The ecommerce-to-compute giant, Amazon, saw a 44% YoY growth in revenues. Amazon has an exposure to both consumer and businesses with its marketplace and AWS (growing at 32% YoY). As Jeff Bezos likes to put it, looks like it is still DAY ONE for Amazon, which is going from strength to strength by setting high bars and beating them time and time again. Some secular trends are acting as tailwinds too.
Amazon has executed to near perfection and made sure it captures the growth in all the major markets. Oh and lest I forget, it also has a high growth ad business (marketplace ads paid for by the sellers) in there which has more than 20bn in revenues. Staggering.

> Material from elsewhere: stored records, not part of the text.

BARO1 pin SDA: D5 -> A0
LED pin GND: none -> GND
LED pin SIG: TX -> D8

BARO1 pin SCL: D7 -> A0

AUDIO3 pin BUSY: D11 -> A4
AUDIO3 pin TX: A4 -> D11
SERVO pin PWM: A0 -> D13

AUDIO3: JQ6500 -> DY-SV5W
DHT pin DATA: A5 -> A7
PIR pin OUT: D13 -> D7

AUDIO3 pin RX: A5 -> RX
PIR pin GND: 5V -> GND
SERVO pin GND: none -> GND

Remember the days when Apple was valued as a hardware and electronics company? Me neither. Apple has seen its average P/E multiple go from ~10 to ~30 in the span of three years taking its market-cap to beyond $2 Trillion. To be fair to the company, the high growth, ARR friendly services division has delivered but this quarter felt like everyone bought replaced their phones, iPads and Macs all in one quarter. Hardware sales grew more than 70% YoY as demand for devices soared to cater to the work-from-home tasks.

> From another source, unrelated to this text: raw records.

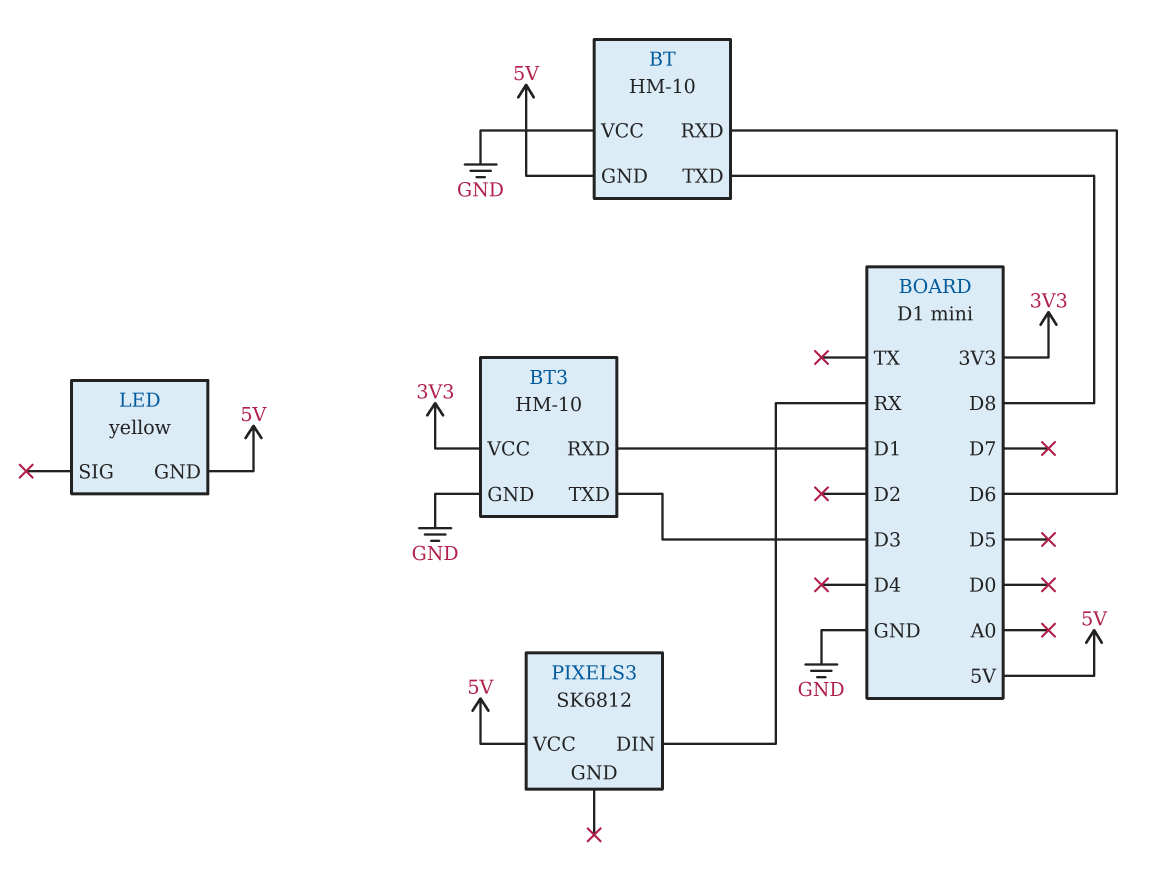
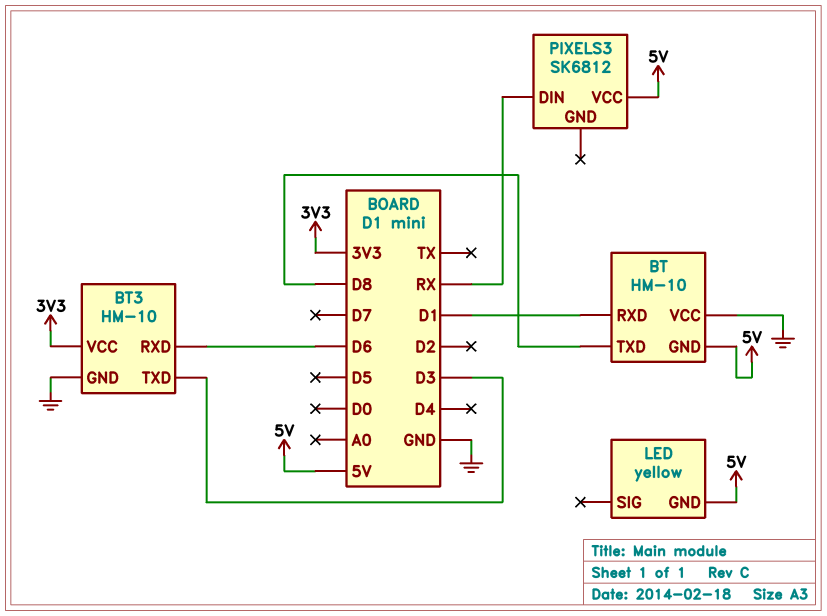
BT pin RXD: D6 -> D1
BT3 pin RXD: D1 -> D6

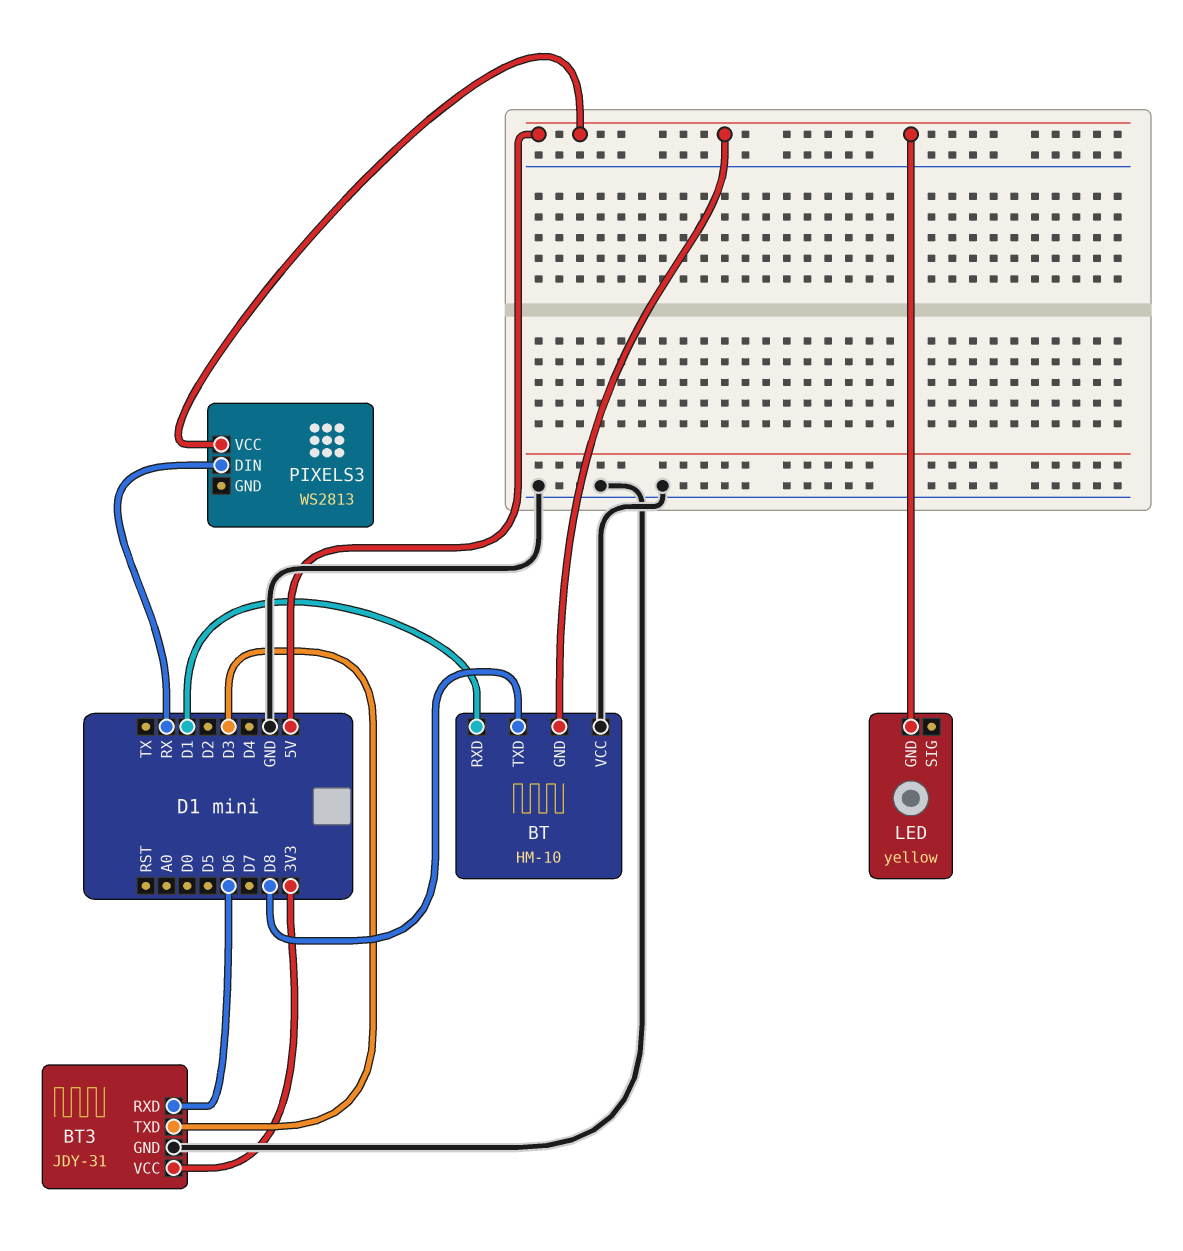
BT3: HM-10 -> JDY-31
PIXELS3: SK6812 -> WS2813

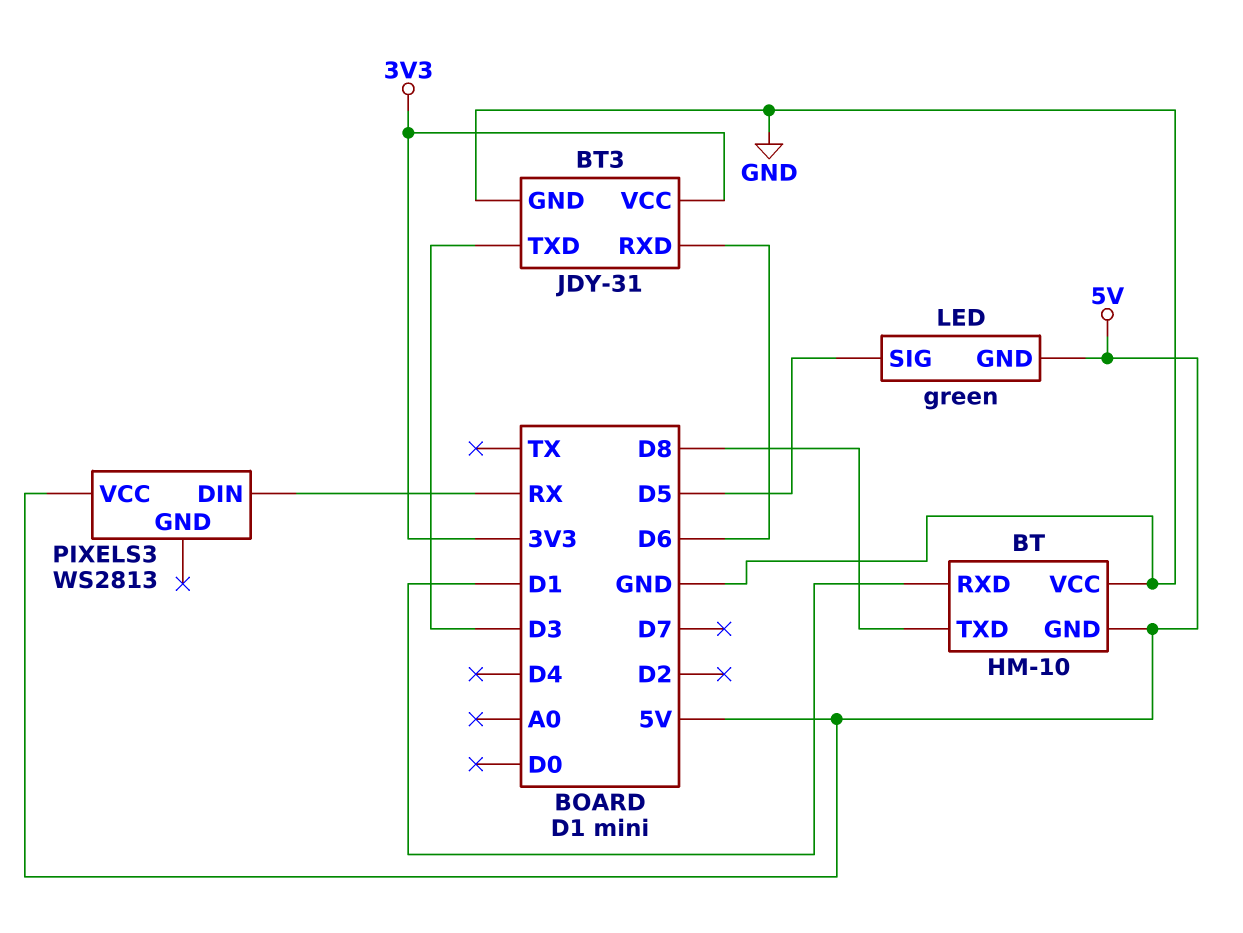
LED: yellow -> green
LED pin SIG: none -> D5

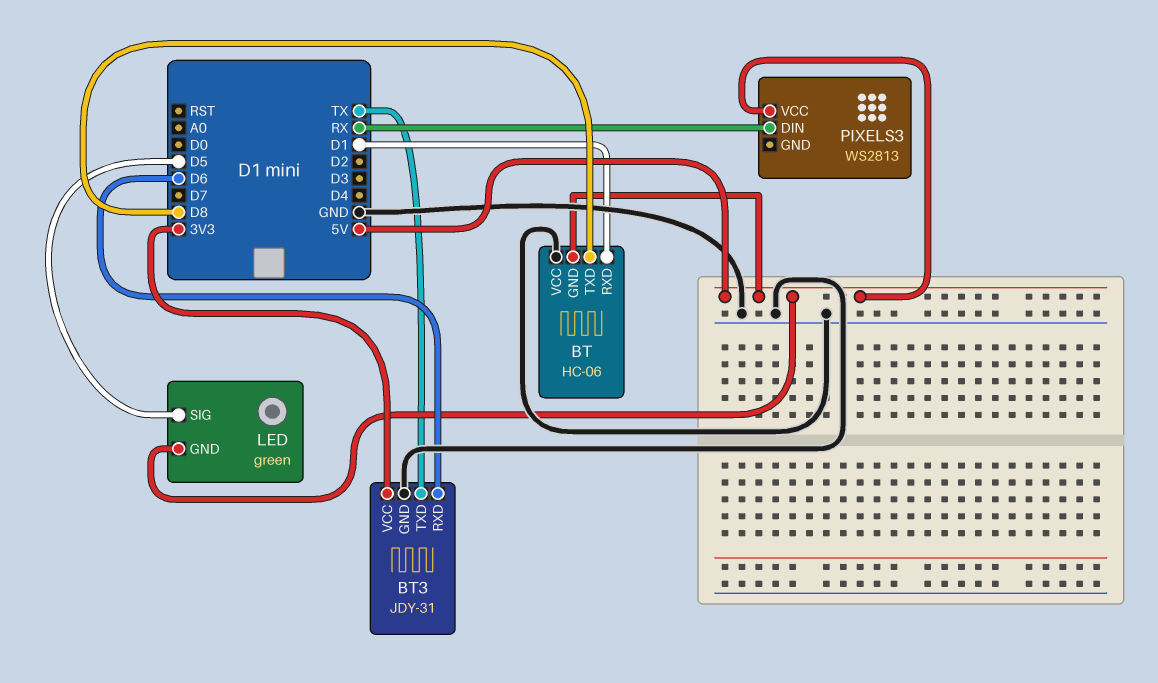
BT: HM-10 -> HC-06
BT3 pin TXD: D3 -> TX

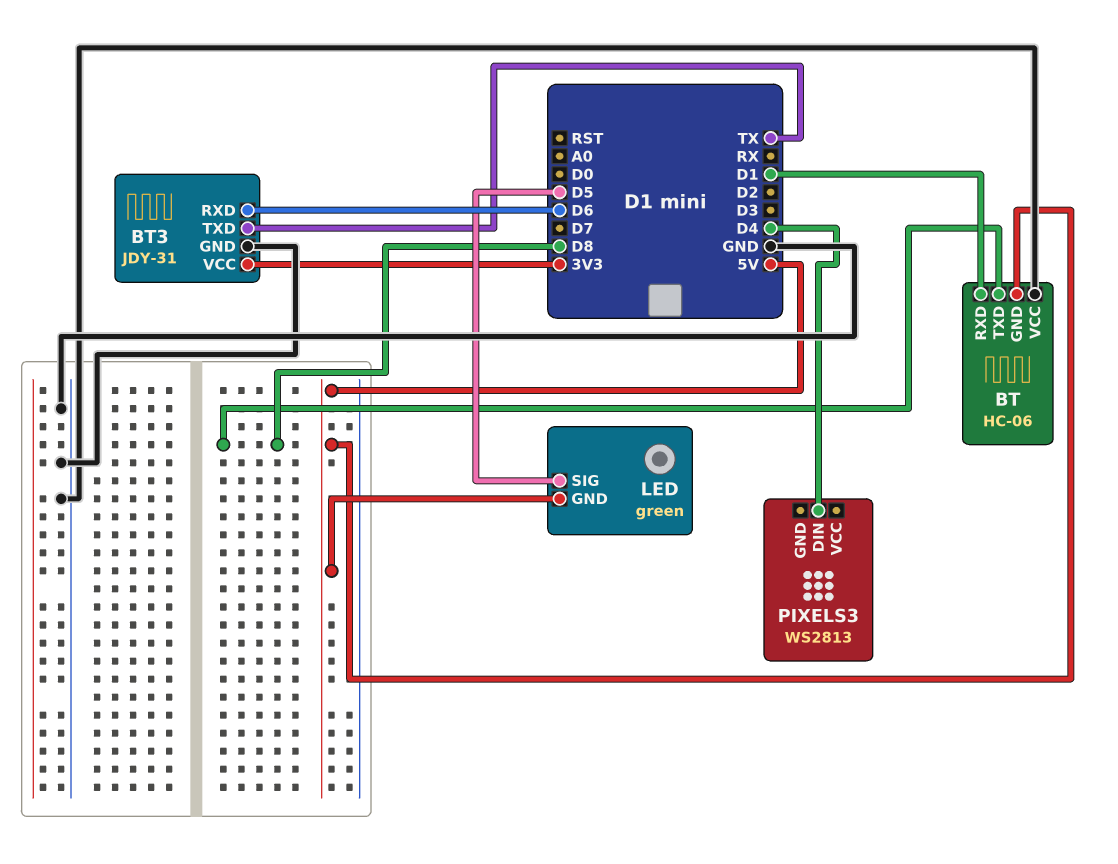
PIXELS3 pin DIN: RX -> D4
PIXELS3 pin VCC: 5V -> none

This is Big Tech for a reason. While the pandemic was expected to help digital and technology companies, not a lot of people expected the biggest tech companies in the world beat expectations by that margin. So, is it that the companies have perfected the art of keeping competition at bay? Or are we so entrenched in their services and products that these are like the new digital staples? I think these are exceptionally run companies that have developed a wide, very wide moat around their businesses, thus becoming goliaths of their worlds. Then, these companies know how to keep innovating with best-in-class capital allocation records.
Some would cry foul and ask for regulatory assistance. I would say please innovate, don’t regulate. Let the size of the pie grow and fight for your share. There are some interesting stories developing in the Big Tech space, as they go head-to-head against each other, Facebook and Apple for example, over a rule the latter enforced in iPhone devices regarding tracking via ads, or Google, Amazon and Microsoft for the cloud services for Telecoms industry, or Google’s foray into ecommerce via Shopify and other partnerships.
Investors are quite happy, the stocks have done phenomenally well over the last year and have handsomely rewarded both shareholders and employees.
Now with Big Tech as the backdrop, our ETF of the week had to be none other than ETFS FANG+ ETF. The ETF is listed on the ASX (Australian Stock Exchange) and provides you with an equally weighted exposure to the NYSE FANG+ index. Here’s how the top holdings look like –
It has a large cap tilt built-in, and one must expect a greater volatility in a concentrated portfolio such as this one.